At 11:30 on the morning of Friday, Dec. 22, two German soldiers holding white flags accompanied by two German officers stepped out of the woods. “I want to see the commanding officer of this sector,” one officer said in English to some dumbfounded GIs.

Leaving the enlisted men behind, the officers were blindfolded and taken on a zig-zag trip to the closest command post. There, a typed message was handed over.

“To the American Commander,

…The U.S.A. forces in and near Bastogne have been encircled by strong German armored units. More are coming… There is only one possibility to save the encircled U.S.A. troops from total annihilation: that is honorable surrender.

The German Commander”

The document gave two hours to think it over.

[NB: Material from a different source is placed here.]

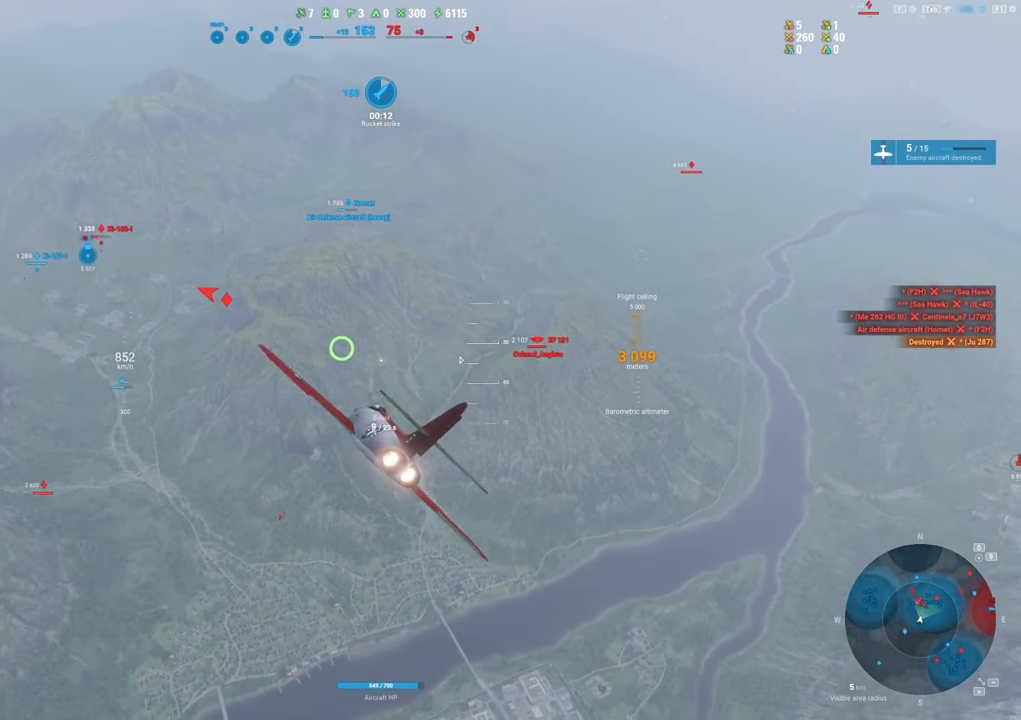
{"keys": ["a"], "mouse": [], "mouse_move": "still", "events": [[367, "a", "down"]]}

The message was dispatched to HQ. McAuliffe, roused from a sleeping bag, groggily misunderstood it. “They want to surrender?’ he asked. “No, sir; they want us to surrender,” a staff officer corrected.

McAuliffe took the paper, scanned it, then grumbled, “Us surrender? Aw, nuts!” as he threw it on the floor Then he went on about his business.

The command post called back a while later, reminding the brass that the two German officers were still cooling their heels and awaiting a reply.

“Well, what should I tell them?” McAuliffe asked.

“What you said initially would be hard to beat,” one officer suggested. The others agreed.

And so a short while later, the two antsy German officers were handed a single page with the following typed on it:

“December 22, 1944

To the German Commander,

NUTS!

The American Commander”

Later that afternoon at their headquarters, the Germans were flummoxed. They translated the word to mean the single-seed fruit. What did nuts have to do with their demand? None of them had ever heard the slang version meaning crazy or insane.

And so the fighting resumed. But the Germans never captured Bastogne. McAuliffe’s men hung on in sub-zero weather for four more agonizing days until the lead elements of Gen. George S. Patton’s tanks arrived on the 26th. They were inspired to keep fighting by their commander’s humorous contempt for the call to surrender.

Less than four months later, Hitler was dead, and the Third Reich was out of business.

And Anthony McAuliffe, who retired from the army as a four-star general in 1956, carried for the rest of his days as an affectionate nickname the same thing he had told his enemy: Nuts.